Ancak Esma kendisini terk ettikten sonra Tapduk Emre türbesine hizmet eden Yunus misali, Yalıncak Türbesine hizmet eden gönül gözü açık Gülizar ana dayanağı, gözü, yoldaşı olur.
İlk eşinde beşerî aşkı yaşarken belli ki ikinci eşi onun manevi yolculuğunun da eşlikçisi olmuş.
Gönül Gördü Dil Söyledi’de Yaşar Seyman Âşık Veysel’le ilgili kayıtlara geçmemiş ancak onun gerçek kimliğini gün yüzüne çıkaracak olayların peşine de düşüyor.
Mecit köyündeki Salman Baba ile buluşmaları, cemlerde zâkirlik yapması gün yüzünde olmayan detaylar.
Yine görme engelli Şah Turna ile seyahatinde aralarında şöyle bir diyalog geçer.

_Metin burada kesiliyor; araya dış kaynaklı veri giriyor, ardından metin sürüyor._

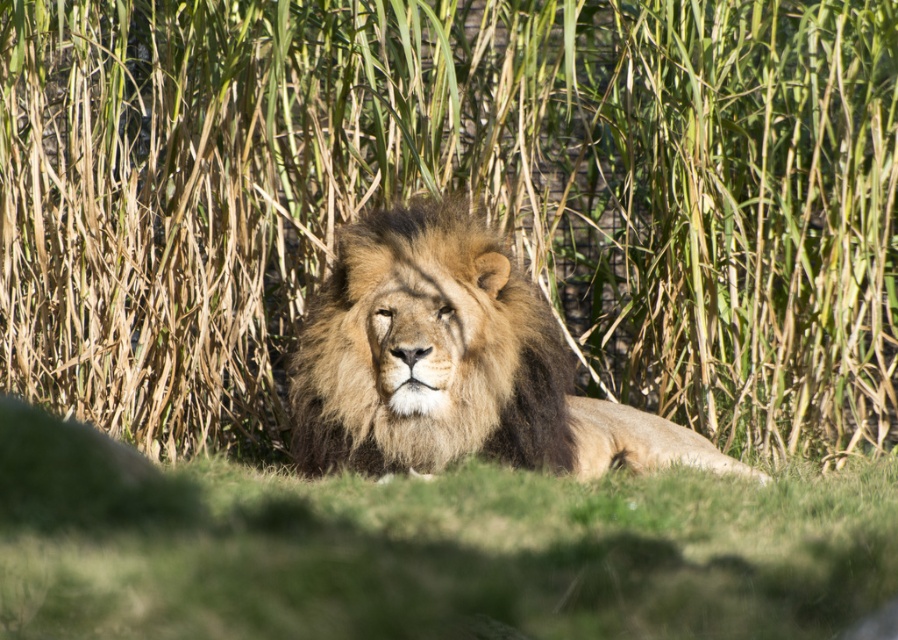
Consider the image. Is green soft grass at center positioned behind golden fur lion at center?

No.

Can you confirm if green soft grass at center is positioned below golden fur lion at center?

Indeed, green soft grass at center is positioned under golden fur lion at center.

Measure the distance between green soft grass at center and camera.

green soft grass at center is 5.00 meters from camera.

Locate an element on the screen. green soft grass at center is located at coordinates (423, 548).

“Şah Turna, bak kızım; şehir, şehir, konser, konser dolaşıyoruz. Plakların satıyor, sesin güzel turna avazı sanki. İkimizin de gözü görmüyor, bırak bu ezen ezilen, özgürlük, demokrasi siyasi parçaları; biraz dingin şeyler söyle, bir zalimin taşına rastlarız, başımıza belalar açacaksın” der.
Bir zalimin taşına rastlama ihtimali göremiyor olmanın savunmasızlığında onu ürkütür.
Her kitabında olduğu gibi Yaşar Seyman bu kitabında da bizleri iki dünya insanı ile tanıştırıyor. Hem de ne tanıştırma! Belki Arjantinli Jorges Luis Borges ve Mısırlı Taha Hüseyin, Âşık Veysel’le hiç tanışmadılar ama Yaşar Seyman kurgusuyla üç görmeyen dünya sanatçısı Aşık Veysel’in kalem ve kader kardeşi oluveriyorlar onun kaleminde.
Borges’in psikoloji öğretmeni ve avukat olan babası kendisine satranç tahtasında Zeno’nun paradoksunu öğretirken, Mısırlı Taha Hüseyin Kahire Üniversitesi’nde Edebiyat Bölümü’nden mezun olur. Ardından Sorbonne Üniversitesi’nde lisans eğitimi alır ve doktorasını tamamlar. Bizim Veyselimizin payına düşen ise babasının kendisine verdiği bir kırık sazdır. Ancak o kitabı olmayan halk bilgelerinden beslenir.
Beslenme kaynaklarının farklılığına rağmen bu üç yaratıcı insan bir noktada eşitlenir. Ve bu noktada üçü de gelecek nesillerin düşün dünyasını aydınlatacak eserler bırakırlar.
Bu kitap sadece Âşık Veysel kimliği ile sınırlı değil.
Yaşar Seyman da yazın serüveninin doruklarında dolaşıyor. Oradan ses veriyor bizlere. Kelime dağarcığımıza içimizi ısıtan kelimeler armağan ediyor.
Bunlardan biri “şafaklaşmak” nasıl kullanırdınız? (sf 152)
Kitapta çok mutlu olunan, size doyurucu gelen zamanın sabahlara kadar sürmesi anlamında kullanılmış.
Betimlemeleri de yüreğimize dokunuyor.
“Uçaklarla kentlerin üzerinden geçerken her şiirini bulutlara emanet ederek bir kentin üstüne bıraktım. Onlar da aydınlansın, senden yoksun kalmasınlar”
Yazmak O’nun için ölümsüzlüğe bir nida bırakmak gibi;
“Çiçek açıp soluyor, kelebeğin ömrü bir gün oluyor, gelincik narin ömrünü doğada çok az görünerek tüketiyor, doğa mevsimlere göre renk alıyor, renk veriyor. Bir tek kalemin ucundan dökülen gelincik, kalemin ucunda açan çiçek, kalemin ucunda uçuşan kelebek ölümsüz oluyor. “
Bize de bu kitap yoluyla Yaşar Seyman’ın kaleminden dökülen sözcüklerini ve Âşık Veysel’i geleceğe, sonsuzluğa, bizden sonraki nesillere emanet edelim ki onların da yolunu aydınlatsın.
Âşık Veysel’in türkülerini dinleyebilir, onun hayat hikâyesini, şiirlerini okuyabilirsiniz. Ancak Seyman’ın da söylediği gibi tanımak arı bir bilinç ister. Kitabın bu bilinçle anlamak üzere okunmasını diliyorum.